Кастильо всегда оправдывал фальсификации выборов необходимостью недопущения к власти ГРС, ужасно, с его точки зрения, управлявшего страной ранее. Такое оправдание перестало бы иметь смысл в случае создания союза радикалов, прогрессивных демократов (они были очень уважаемы даже после смерти Лисандро де ла Торре) и социалистов. Кроме того, такой альянс мог рассчитывать на поддержку Коммунистической партии, продолжавшей активные действия, несмотря на свое нелегальное положение. Названные партии проводили собрания для выработки общей программы на выборах, которые должны были состояться в сентябре 1943 г.
В феврале 1943 г. президент Кастильо — очень упрямый человек, навязал кандидатуру Робустиано Патрона Косты для участия в президентских выборах, и, хотя это вызвало недовольство внутри партии консерваторов, особенно в провинции Буэнос-Айрес, кандидатура Патрона Косты была одобрена. Он был промышленником из Сальты и выступал против продолжения политики нейтралитета в войне и за союз с антифашистской коалицией, что было странно слышать от человека, выдвинутого Кастильо.
Итак, предвыборная ситуация была более или менее ясна: с одной стороны — демократический фронт, еще не имевший кандидата, но состоявший из традиционно влиятельных партий; с другой стороны — вновь объединившиеся консерваторы и антиперсоналисты, выдвинувшие кандидатуру Патрона Косты.
Такова была ситуация, когда у части радикалов возникла блестящая идея предложить министру вооруженных сил генералу Педро Пабло Рамиресу стать кандидатом от Демократического фронта. Они полагали, что кандидатура военного министра сделает невозможной фальсификацию выборов, и таким образом радикалы победят и сформируют правительство. Радикалы провели переговоры с генералом Рамиресом, которому понравилось это предложение. Об этом узнал президент и попросил публичных объяснений. Генерал Рамирес выпустил довольно двусмысленное коммюнике, и Кастильо настаивал на его опровержении. Тогда военные из Кампо-де-Майо подняли восстание и 4 июня 1943 г. свергли президента.
Группа объединенных офицеров
Внутри армии действовала организация, созданная в марте 1943 г. Она называлась Группой объединенных офицеров. В нее входили националистически настроенные военные, среди которых особым престижем пользовался молодой полковник Хуан Перон, недавно вернувшийся со стажировки из Европы. Именно Группа объединенных офицеров осуществила военный переворот, не имевший четкой программы и лидера. Военное руководство переворотом осуществил генерал Роусон. Он должен был занять пост президента, однако его собственные соратники не допустили этого, потому что не были согласны с кандидатурами министров, предложенных Роусоном.

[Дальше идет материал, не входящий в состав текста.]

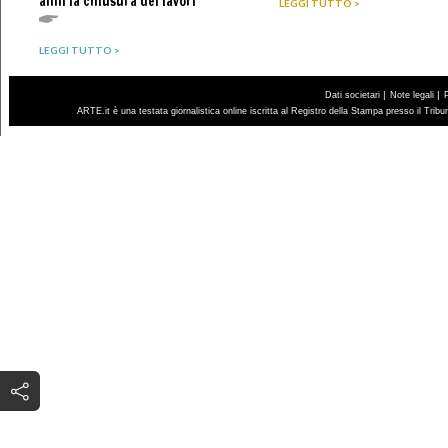
anni la chiusura dei lavori
LEGGI TUTTO >
LEGGI TUTTO >
|
|
Dati societari
Note legali
ARTE.it è una testata giornalistica online iscritta al Registro della Stampa presso il Trib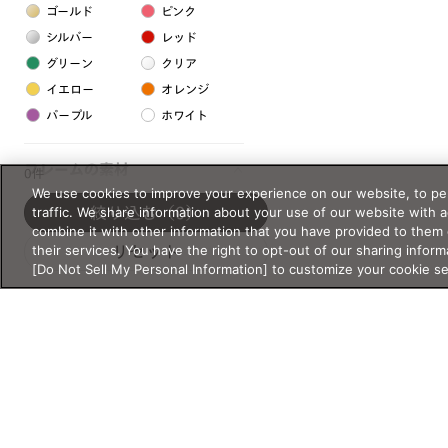
ゴールド
ピンク
シルバー
レッド
グリーン
クリア
イエロー
オレンジ
パープル
ホワイト
フレームの素材
0件
We use cookies to improve your experience on our website, to per
プラスチック系
traffic. We share information about your use of our website with 
絞り込む
（0）
combine it with other information that you have provided to them 
樹脂
their services. You have the right to opt-out of our sharing inform
リセット
[Do Not Sell My Personal Information] to customize your cookie s
アセテート
サスティナブル素材
セルロイド
金属系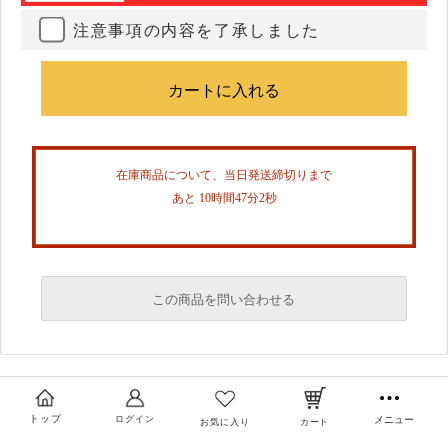
注意事項の内容を了承しました
在庫商品について、当日発送締切りまで
あと 10時間47分2秒
この商品を問い合わせる
必須
必須
トップ
ログイン
メニュー
お気に入り
カート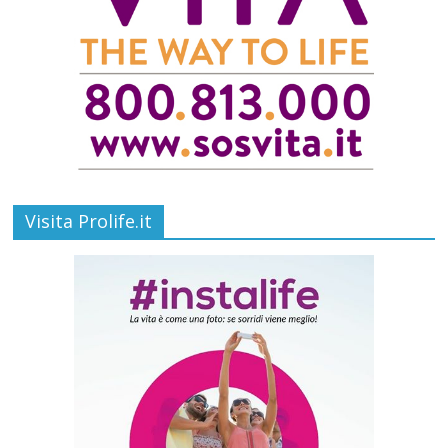
Visita Prolife.it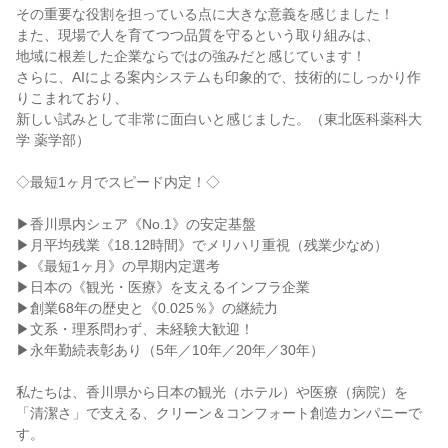
その重要な役割を担っている点に大きな意義を感じました！
また、現場で人を育てつつ品質を守るという取り組みは、
地域に根差した企業ならではの強みだと感じています！
さらに、AIによる案内システムも印象的で、技術的にしっかり作
りこまれており、
新しい試みとして非常に面白いと感じました。（東北医科薬科大
学 薬学部）
◇最短1ヶ月でスピード内定！◇
▶香川県内シェア《No.1》の安定基盤
▶月平均残業《18.12時間》でメリハリ重視（残業少なめ）
▶《最短1ヶ月》の早期内定選考
▶日本の《観光・医療》を支えるインフラ企業
▶創業68年の歴史と《0.025％》の継続力
▶文系・理系問わず、未経験大歓迎！
▶永年勤続表彰あり（5年／10年／20年／30年）
私たちは、香川県から日本の観光（ホテル）や医療（病院）を
「清潔さ」で支える、クリーン＆コンフォート創造カンパニーで
す。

Так что начало революции 1943 г. было гротескным: ее вызвало незначительное событие, она не имела конкретной программы, а ее военный лидер так и не возглавил страну. В конце концов на первую роль вышел бывший министр вооруженных сил Рамирес, что заставляет думать о его измене президенту. Эту версию подтверждают его противоречивые действия в начале революции. Кроме того, очевидно, что армия, или, вернее, гарнизон Кампо-де-Майо, начал революцию без определенного плана. В то время военные и общество в целом четко понимали, чего они не хотели для страны, но при этом не знали, что надо делать.
Так возникло правительство де-факто, с самого начала вызвавшее подозрение у стран антифашистской коалиции, особенно США. Именно из-за отсутствия программы военные, осуществившие революцию, позволили некоторым организациям националистического толка занять важные позиции в политике, поскольку у этих организаций план действий был и они могли проводить определенную политику в правительстве. Однако их деятельность вызвала отторжение со стороны демократических сил, интеллигенции, университетских кругов. Одними из первых мер нового правительства де-факто стали попытки навязать преподавание католической религии в школах, декрет о роспуске политических партий, репрессии в отношении представителей интеллигенции, требовавших исполнения страной международных обязательств.
Очень скоро новое правительство вызвало неприязнь у тех, кто поначалу с воодушевлением воспринял свержение непопулярного Кастильо, который к тому же из-за постоянных фальсификаций выборов не мог считаться легитимным президентом. Кроме того, несмотря на свой очевидный патриотизм, он все больше склонялся к прагматичному национализму, очень похожему на национализм правительства, возникшего в результате революции 1943 г.